Father’s Day is supposed to be a time when dads take the spotlight, but what happens when your father isn’t around?

“All of our emotions are natural and healthy,” registered psychologist Ganz Ferrance explains. “We need to be able to accept that part of ourselves.”

Ferrance, as someone who has also lost his father, says that it is normal to have conflicting emotions on days like Father’s Day, especially if you might also be a father yourself.

“There can be that sort of bittersweet experience where you’re thankful to celebrate your fatherhood but then you miss the person that was your father.”

He says that even after someone is no longer in your life it can be healthy to remember them.

“It’s a way of showing appreciation and remembering the good times that you’ve had… I want people to remember it’s OK if it’s both happy and sad. You can miss the person and feel very happy that you’ve had them (in your life).”


Starting to face emotions

Ferrance says emotions are complex and can be challenging to approach, but gives some ideas on how to start:

  • Talk about them with someone you trust, like a friend or therapist
  • Think about ways to give back, including volunteering or giving blood
  • Write a journal

“Writing out your feelings helps to get them external. You get to express them but you can also start to make sense of them by seeing them,” he says.

According to Ferrance, one barrier to starting a journal is that people don’t know how to start it. He says one misconception is that you have to write in a certain way.

“You can draw pictures, you can write poems, you can write songs, do point form, write a story.
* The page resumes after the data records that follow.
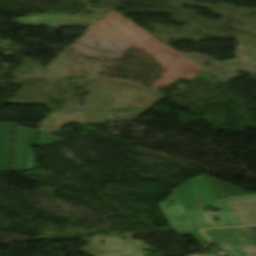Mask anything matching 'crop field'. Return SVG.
<instances>
[{
  "label": "crop field",
  "instance_id": "obj_1",
  "mask_svg": "<svg viewBox=\"0 0 256 256\" xmlns=\"http://www.w3.org/2000/svg\"><path fill=\"white\" fill-rule=\"evenodd\" d=\"M172 191L174 196L161 207L176 231L241 225L228 199L217 201L204 177L193 179ZM170 200L175 202V206L170 205ZM205 206H215L222 213L202 214ZM188 216L191 217L184 218Z\"/></svg>",
  "mask_w": 256,
  "mask_h": 256
},
{
  "label": "crop field",
  "instance_id": "obj_2",
  "mask_svg": "<svg viewBox=\"0 0 256 256\" xmlns=\"http://www.w3.org/2000/svg\"><path fill=\"white\" fill-rule=\"evenodd\" d=\"M13 126H16L12 162L11 144ZM39 131L17 126L13 123H0V172L32 170L36 156L32 146H37Z\"/></svg>",
  "mask_w": 256,
  "mask_h": 256
},
{
  "label": "crop field",
  "instance_id": "obj_3",
  "mask_svg": "<svg viewBox=\"0 0 256 256\" xmlns=\"http://www.w3.org/2000/svg\"><path fill=\"white\" fill-rule=\"evenodd\" d=\"M202 232L227 256H256V244L240 228L203 230Z\"/></svg>",
  "mask_w": 256,
  "mask_h": 256
},
{
  "label": "crop field",
  "instance_id": "obj_4",
  "mask_svg": "<svg viewBox=\"0 0 256 256\" xmlns=\"http://www.w3.org/2000/svg\"><path fill=\"white\" fill-rule=\"evenodd\" d=\"M242 225L256 224V194L229 199Z\"/></svg>",
  "mask_w": 256,
  "mask_h": 256
},
{
  "label": "crop field",
  "instance_id": "obj_5",
  "mask_svg": "<svg viewBox=\"0 0 256 256\" xmlns=\"http://www.w3.org/2000/svg\"><path fill=\"white\" fill-rule=\"evenodd\" d=\"M177 233L178 235H192L197 241H199L206 248L209 246L208 240L203 235H201L197 230L183 231V232H177ZM206 242L208 244H205Z\"/></svg>",
  "mask_w": 256,
  "mask_h": 256
},
{
  "label": "crop field",
  "instance_id": "obj_6",
  "mask_svg": "<svg viewBox=\"0 0 256 256\" xmlns=\"http://www.w3.org/2000/svg\"><path fill=\"white\" fill-rule=\"evenodd\" d=\"M256 243V227L241 228Z\"/></svg>",
  "mask_w": 256,
  "mask_h": 256
},
{
  "label": "crop field",
  "instance_id": "obj_7",
  "mask_svg": "<svg viewBox=\"0 0 256 256\" xmlns=\"http://www.w3.org/2000/svg\"><path fill=\"white\" fill-rule=\"evenodd\" d=\"M199 256V255H198Z\"/></svg>",
  "mask_w": 256,
  "mask_h": 256
}]
</instances>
You can write whatever you want.”

Ferrance also suggests charity work when you find yourself in a difficult time or mental state: “Doing something to help someone else can really have an effect on breaking out of that pattern of feeling bad or feelings sorry for yourself.”
 

Why it’s important to face our emotions

“When we are able to be more engaged with our emotions we are actually much healthier,” he says.
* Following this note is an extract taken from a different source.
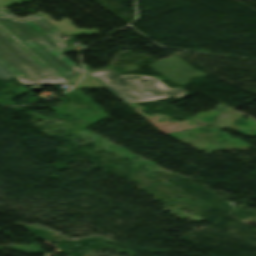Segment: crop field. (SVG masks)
<instances>
[{"label":"crop field","mask_w":256,"mask_h":256,"mask_svg":"<svg viewBox=\"0 0 256 256\" xmlns=\"http://www.w3.org/2000/svg\"><path fill=\"white\" fill-rule=\"evenodd\" d=\"M0 64L23 84L67 83L1 24Z\"/></svg>","instance_id":"ac0d7876"},{"label":"crop field","mask_w":256,"mask_h":256,"mask_svg":"<svg viewBox=\"0 0 256 256\" xmlns=\"http://www.w3.org/2000/svg\"><path fill=\"white\" fill-rule=\"evenodd\" d=\"M41 16H43L45 19H47L51 24H53L55 27H57L62 32L66 33L67 35L72 34L76 28L71 24L70 20L66 18H61L62 21L60 22H54L50 19V17L46 16L45 14L39 12ZM67 23V25H63V23Z\"/></svg>","instance_id":"412701ff"},{"label":"crop field","mask_w":256,"mask_h":256,"mask_svg":"<svg viewBox=\"0 0 256 256\" xmlns=\"http://www.w3.org/2000/svg\"><path fill=\"white\" fill-rule=\"evenodd\" d=\"M83 87H96V88H103L100 86L95 80H93L90 76L85 75L83 80L77 85L76 88L80 89Z\"/></svg>","instance_id":"f4fd0767"},{"label":"crop field","mask_w":256,"mask_h":256,"mask_svg":"<svg viewBox=\"0 0 256 256\" xmlns=\"http://www.w3.org/2000/svg\"><path fill=\"white\" fill-rule=\"evenodd\" d=\"M98 32H99V31H98V30H95V29H91V30L77 29V30L74 32V35L85 34V35L89 36V35H92V34H95V33H98Z\"/></svg>","instance_id":"e52e79f7"},{"label":"crop field","mask_w":256,"mask_h":256,"mask_svg":"<svg viewBox=\"0 0 256 256\" xmlns=\"http://www.w3.org/2000/svg\"><path fill=\"white\" fill-rule=\"evenodd\" d=\"M80 76V75H79ZM79 76L69 80L68 82H70L72 85H74V83L76 82V80L79 78Z\"/></svg>","instance_id":"5a996713"},{"label":"crop field","mask_w":256,"mask_h":256,"mask_svg":"<svg viewBox=\"0 0 256 256\" xmlns=\"http://www.w3.org/2000/svg\"><path fill=\"white\" fill-rule=\"evenodd\" d=\"M88 74L110 89L126 103L132 101L127 96L141 92L148 96L168 98L180 97L186 94L182 88H166L157 78L153 77L117 75L110 69Z\"/></svg>","instance_id":"34b2d1b8"},{"label":"crop field","mask_w":256,"mask_h":256,"mask_svg":"<svg viewBox=\"0 0 256 256\" xmlns=\"http://www.w3.org/2000/svg\"><path fill=\"white\" fill-rule=\"evenodd\" d=\"M12 77L13 76L4 67L0 65V79H8Z\"/></svg>","instance_id":"d8731c3e"},{"label":"crop field","mask_w":256,"mask_h":256,"mask_svg":"<svg viewBox=\"0 0 256 256\" xmlns=\"http://www.w3.org/2000/svg\"><path fill=\"white\" fill-rule=\"evenodd\" d=\"M20 3V0H0V8ZM0 23L64 78L82 73L79 67L62 55L73 50L55 36L61 32L42 17L35 15L17 19L7 10H0Z\"/></svg>","instance_id":"8a807250"},{"label":"crop field","mask_w":256,"mask_h":256,"mask_svg":"<svg viewBox=\"0 0 256 256\" xmlns=\"http://www.w3.org/2000/svg\"><path fill=\"white\" fill-rule=\"evenodd\" d=\"M133 101L132 102H138V101H146V100H155V99H163V98H157V97H148L145 94H137L133 96H129Z\"/></svg>","instance_id":"dd49c442"}]
</instances>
Ferrance explains that by not facing emotions and bottling them up, people do more harm to themselves.

“When we try to put a lid on those emotions that are very natural, we shut down all our emotions. Not only do we not have the ones we’re uncomfortable with, we also don’t have the ones we want.”
 

The importance of fathers or other male role models

Ferrance explains that both men and women have equally important roles in children’s lives.

“In the case of fathers, when you’re dealing with male children, they’re models to help them understand how to navigate life being male. For females it’s also important for them to see what a good male might look like.”
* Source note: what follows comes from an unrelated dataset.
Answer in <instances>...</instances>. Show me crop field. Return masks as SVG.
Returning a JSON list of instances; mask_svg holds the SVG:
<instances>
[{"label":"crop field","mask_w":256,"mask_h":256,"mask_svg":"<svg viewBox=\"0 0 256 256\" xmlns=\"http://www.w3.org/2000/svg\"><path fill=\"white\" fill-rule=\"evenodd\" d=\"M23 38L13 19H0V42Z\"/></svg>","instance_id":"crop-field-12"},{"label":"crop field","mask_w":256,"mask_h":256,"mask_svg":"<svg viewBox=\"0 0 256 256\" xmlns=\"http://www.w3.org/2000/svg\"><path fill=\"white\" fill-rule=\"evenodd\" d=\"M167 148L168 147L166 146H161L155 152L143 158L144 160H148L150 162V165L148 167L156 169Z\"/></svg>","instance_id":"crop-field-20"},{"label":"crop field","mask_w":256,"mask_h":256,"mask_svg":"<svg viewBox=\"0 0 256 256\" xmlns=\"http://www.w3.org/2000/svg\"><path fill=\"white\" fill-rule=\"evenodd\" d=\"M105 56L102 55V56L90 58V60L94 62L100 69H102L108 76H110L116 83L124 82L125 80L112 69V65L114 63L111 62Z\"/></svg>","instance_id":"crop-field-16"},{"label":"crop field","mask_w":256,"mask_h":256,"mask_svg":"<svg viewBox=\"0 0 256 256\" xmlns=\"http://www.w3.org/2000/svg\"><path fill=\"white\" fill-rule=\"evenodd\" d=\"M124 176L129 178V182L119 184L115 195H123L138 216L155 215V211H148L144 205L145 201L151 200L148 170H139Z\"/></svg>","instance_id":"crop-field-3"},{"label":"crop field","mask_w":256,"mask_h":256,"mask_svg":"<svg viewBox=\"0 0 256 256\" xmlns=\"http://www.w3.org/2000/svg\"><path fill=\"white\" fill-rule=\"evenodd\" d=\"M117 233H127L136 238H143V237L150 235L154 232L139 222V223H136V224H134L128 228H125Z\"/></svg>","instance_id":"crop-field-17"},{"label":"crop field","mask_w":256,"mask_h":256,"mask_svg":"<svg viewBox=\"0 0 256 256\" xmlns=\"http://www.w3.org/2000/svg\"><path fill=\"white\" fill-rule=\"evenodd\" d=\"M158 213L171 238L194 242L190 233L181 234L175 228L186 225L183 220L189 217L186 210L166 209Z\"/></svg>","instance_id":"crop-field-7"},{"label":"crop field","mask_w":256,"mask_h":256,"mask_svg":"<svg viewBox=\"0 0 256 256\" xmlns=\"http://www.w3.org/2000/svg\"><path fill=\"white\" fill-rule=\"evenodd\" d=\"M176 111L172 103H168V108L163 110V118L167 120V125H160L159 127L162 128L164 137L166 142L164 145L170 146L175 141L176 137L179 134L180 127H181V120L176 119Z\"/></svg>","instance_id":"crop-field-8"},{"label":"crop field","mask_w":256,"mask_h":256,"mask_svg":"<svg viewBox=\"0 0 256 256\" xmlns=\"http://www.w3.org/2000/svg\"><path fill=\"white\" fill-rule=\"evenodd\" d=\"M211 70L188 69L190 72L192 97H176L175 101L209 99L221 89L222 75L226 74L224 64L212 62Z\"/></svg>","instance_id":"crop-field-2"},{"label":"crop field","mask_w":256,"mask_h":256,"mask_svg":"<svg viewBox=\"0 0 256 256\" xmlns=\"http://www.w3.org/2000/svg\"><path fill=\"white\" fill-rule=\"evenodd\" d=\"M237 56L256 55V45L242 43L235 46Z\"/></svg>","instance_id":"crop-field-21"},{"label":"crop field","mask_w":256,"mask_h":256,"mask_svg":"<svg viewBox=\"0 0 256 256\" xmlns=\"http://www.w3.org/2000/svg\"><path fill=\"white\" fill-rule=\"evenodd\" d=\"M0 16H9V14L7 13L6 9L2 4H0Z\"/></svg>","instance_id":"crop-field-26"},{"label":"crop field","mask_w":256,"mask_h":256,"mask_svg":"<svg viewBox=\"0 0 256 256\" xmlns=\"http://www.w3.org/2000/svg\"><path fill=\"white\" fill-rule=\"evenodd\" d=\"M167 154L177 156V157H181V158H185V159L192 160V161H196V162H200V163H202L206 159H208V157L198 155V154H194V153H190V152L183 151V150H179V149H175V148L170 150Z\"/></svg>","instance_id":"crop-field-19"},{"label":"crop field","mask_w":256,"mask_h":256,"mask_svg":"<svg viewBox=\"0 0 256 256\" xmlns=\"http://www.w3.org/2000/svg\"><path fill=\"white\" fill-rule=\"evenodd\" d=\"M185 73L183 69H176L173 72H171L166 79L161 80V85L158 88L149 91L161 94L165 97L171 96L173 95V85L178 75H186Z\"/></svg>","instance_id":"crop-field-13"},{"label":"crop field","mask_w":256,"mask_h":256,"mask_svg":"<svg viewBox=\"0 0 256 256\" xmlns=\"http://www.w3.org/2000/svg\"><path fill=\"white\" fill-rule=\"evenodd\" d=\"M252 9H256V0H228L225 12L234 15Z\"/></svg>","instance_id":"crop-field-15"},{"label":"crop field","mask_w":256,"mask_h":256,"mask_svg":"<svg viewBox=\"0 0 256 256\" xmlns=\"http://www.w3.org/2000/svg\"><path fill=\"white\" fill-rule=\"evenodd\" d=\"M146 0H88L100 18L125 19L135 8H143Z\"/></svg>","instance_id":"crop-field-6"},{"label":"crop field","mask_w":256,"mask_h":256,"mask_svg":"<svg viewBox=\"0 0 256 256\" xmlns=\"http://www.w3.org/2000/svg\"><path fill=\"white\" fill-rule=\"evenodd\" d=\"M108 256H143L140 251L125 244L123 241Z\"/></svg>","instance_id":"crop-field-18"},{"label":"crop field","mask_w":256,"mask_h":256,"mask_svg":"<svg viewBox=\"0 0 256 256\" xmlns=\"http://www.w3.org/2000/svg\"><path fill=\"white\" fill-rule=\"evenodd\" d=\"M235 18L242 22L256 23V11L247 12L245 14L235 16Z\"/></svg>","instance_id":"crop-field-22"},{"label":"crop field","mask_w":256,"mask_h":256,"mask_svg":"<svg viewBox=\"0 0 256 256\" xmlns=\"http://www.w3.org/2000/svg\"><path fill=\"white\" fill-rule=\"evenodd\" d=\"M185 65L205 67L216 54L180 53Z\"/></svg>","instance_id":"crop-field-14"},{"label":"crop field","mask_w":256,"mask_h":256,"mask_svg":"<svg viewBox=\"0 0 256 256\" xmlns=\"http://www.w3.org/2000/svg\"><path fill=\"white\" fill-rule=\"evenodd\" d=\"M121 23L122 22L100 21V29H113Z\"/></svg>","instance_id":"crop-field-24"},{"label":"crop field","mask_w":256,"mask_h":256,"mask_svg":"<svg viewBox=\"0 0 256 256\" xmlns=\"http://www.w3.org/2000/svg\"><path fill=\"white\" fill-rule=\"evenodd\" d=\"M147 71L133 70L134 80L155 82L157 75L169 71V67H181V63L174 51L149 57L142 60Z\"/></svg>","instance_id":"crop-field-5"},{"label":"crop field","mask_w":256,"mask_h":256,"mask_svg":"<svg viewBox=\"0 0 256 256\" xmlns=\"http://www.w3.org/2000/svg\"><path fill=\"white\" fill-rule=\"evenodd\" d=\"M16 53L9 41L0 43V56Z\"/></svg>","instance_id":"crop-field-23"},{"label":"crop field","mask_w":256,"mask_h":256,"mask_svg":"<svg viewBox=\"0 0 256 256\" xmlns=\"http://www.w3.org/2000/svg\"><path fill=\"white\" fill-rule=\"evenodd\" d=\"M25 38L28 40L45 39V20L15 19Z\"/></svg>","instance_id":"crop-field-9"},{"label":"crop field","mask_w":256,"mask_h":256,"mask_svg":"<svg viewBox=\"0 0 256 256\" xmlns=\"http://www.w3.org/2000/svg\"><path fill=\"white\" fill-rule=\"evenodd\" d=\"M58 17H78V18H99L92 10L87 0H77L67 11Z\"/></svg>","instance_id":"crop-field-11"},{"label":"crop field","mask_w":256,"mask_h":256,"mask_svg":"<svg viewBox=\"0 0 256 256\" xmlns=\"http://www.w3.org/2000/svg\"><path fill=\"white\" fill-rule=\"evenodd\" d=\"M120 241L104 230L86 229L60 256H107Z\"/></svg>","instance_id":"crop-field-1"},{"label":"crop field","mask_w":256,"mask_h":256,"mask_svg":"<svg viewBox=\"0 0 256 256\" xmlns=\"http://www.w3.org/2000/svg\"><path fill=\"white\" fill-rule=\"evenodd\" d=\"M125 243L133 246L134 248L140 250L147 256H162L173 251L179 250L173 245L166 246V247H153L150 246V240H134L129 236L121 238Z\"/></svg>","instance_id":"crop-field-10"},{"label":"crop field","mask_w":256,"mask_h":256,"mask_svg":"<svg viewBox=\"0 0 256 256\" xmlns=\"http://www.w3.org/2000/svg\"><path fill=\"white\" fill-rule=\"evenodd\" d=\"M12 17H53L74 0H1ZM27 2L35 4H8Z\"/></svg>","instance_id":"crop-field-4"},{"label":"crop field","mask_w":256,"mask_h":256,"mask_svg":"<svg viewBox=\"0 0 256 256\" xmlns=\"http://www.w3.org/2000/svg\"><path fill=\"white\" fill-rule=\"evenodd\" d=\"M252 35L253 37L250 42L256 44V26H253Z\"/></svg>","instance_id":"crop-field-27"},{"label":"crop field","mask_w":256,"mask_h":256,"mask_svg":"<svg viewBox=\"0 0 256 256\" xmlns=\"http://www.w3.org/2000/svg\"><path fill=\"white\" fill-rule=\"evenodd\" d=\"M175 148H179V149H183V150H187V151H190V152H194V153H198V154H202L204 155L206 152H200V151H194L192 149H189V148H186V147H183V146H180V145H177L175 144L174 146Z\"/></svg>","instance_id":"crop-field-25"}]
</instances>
As an example, Ferrance says, if children see role models in their lives treating them or other people with respect, it helps them understand the importance of that sort of behaviour.

Ferrance also says someone doesn’t necessarily need to be related by blood to be a father-like figure in a child’s life.

“We don’t have to be physically related to somebody in order for us to have the experience of being nurtured and loved and cared for and coached.”

Ferrance explains that Father’s Day, instead of celebrating a biological father, can instead be about celebrating and thanking other men in someone’s life.

“This is the time where people can feel very happy, very thankful for the relationship they’ve had with their fathers, or even an uncle or a grandfather or any significant male in their life.”